What the task requires: Which lines have the string "member"? Copy all of them from the entries below.
[Start of section]
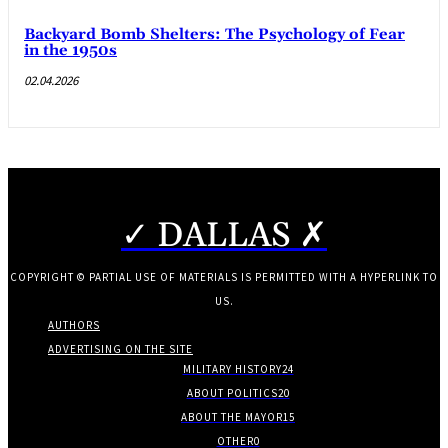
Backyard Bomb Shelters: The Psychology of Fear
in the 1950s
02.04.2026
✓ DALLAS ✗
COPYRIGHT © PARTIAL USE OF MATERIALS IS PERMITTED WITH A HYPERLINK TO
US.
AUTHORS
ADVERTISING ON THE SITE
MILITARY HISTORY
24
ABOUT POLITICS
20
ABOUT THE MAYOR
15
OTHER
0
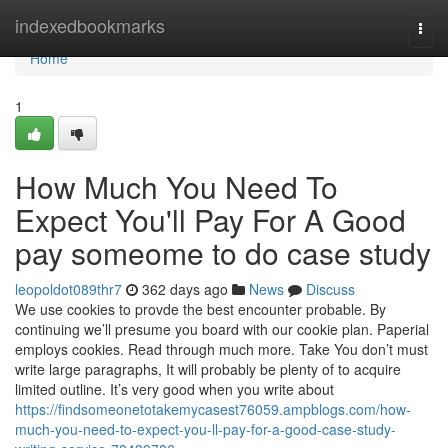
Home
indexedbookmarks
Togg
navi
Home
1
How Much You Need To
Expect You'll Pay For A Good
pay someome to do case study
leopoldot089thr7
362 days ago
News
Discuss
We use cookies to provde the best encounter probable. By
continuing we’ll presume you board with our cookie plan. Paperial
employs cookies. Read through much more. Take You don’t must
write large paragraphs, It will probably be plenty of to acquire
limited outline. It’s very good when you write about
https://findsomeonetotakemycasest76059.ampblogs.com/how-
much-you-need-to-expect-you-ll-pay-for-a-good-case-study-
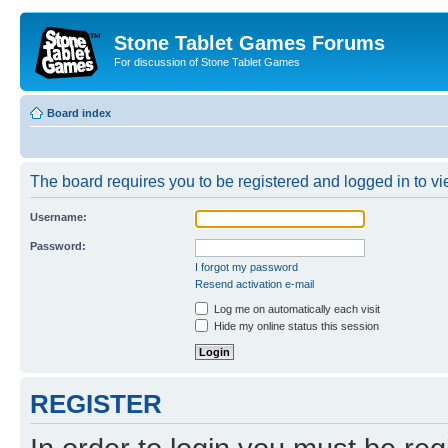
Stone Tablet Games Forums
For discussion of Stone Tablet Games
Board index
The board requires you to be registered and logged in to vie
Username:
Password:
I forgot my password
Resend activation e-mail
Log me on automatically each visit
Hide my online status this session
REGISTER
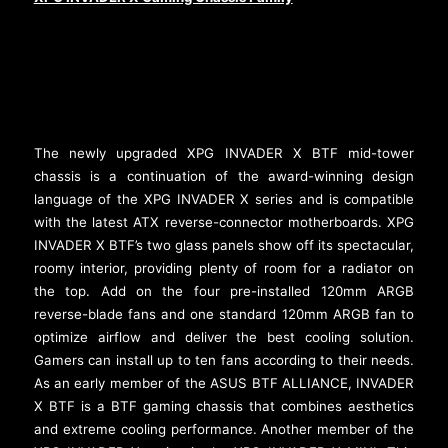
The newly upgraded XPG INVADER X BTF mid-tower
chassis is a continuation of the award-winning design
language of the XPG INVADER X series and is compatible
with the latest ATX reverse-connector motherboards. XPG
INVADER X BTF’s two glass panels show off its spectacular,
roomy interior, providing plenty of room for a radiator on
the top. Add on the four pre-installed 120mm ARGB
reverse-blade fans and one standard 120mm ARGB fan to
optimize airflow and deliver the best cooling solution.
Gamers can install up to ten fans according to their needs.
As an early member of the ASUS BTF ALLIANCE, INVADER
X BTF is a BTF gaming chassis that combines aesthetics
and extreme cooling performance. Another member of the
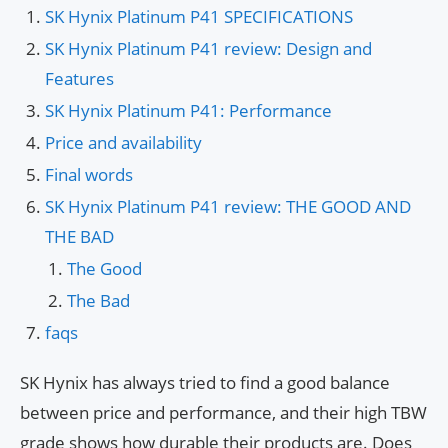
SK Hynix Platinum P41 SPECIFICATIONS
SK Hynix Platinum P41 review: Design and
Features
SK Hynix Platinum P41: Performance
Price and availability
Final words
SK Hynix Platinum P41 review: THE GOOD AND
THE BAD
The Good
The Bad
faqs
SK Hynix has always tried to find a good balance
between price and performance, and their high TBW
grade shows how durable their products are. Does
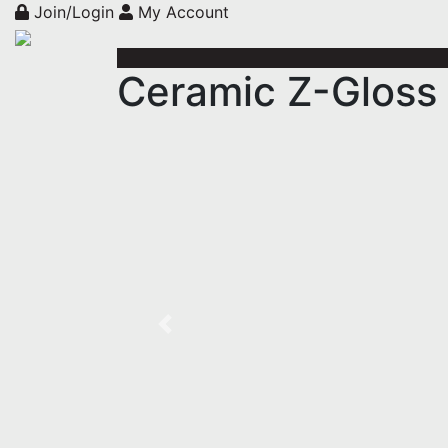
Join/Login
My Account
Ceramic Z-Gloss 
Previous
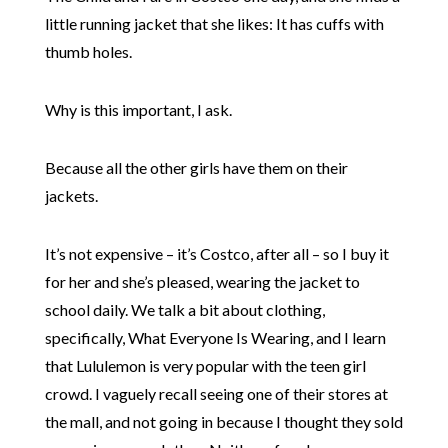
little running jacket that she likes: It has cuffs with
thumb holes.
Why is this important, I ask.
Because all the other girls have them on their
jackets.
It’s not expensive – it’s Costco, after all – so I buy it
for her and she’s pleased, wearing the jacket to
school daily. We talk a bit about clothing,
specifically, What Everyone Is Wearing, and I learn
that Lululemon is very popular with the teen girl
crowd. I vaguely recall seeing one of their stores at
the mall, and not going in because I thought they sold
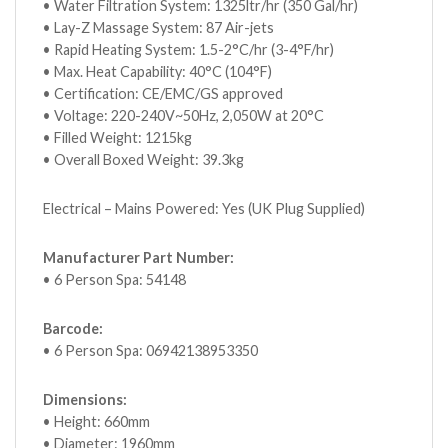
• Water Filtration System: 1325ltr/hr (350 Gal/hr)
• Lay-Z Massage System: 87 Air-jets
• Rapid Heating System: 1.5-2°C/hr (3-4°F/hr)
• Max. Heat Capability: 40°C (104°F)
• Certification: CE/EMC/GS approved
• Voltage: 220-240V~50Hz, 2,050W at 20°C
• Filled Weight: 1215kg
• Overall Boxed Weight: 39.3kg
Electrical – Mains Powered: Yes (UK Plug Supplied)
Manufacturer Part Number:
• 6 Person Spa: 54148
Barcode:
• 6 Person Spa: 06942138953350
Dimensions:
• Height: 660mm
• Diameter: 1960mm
[End of section]
Exercise solution:
As an early member of the ASUS BTF ALLIANCE, INVADER
and extreme cooling performance. Another member of the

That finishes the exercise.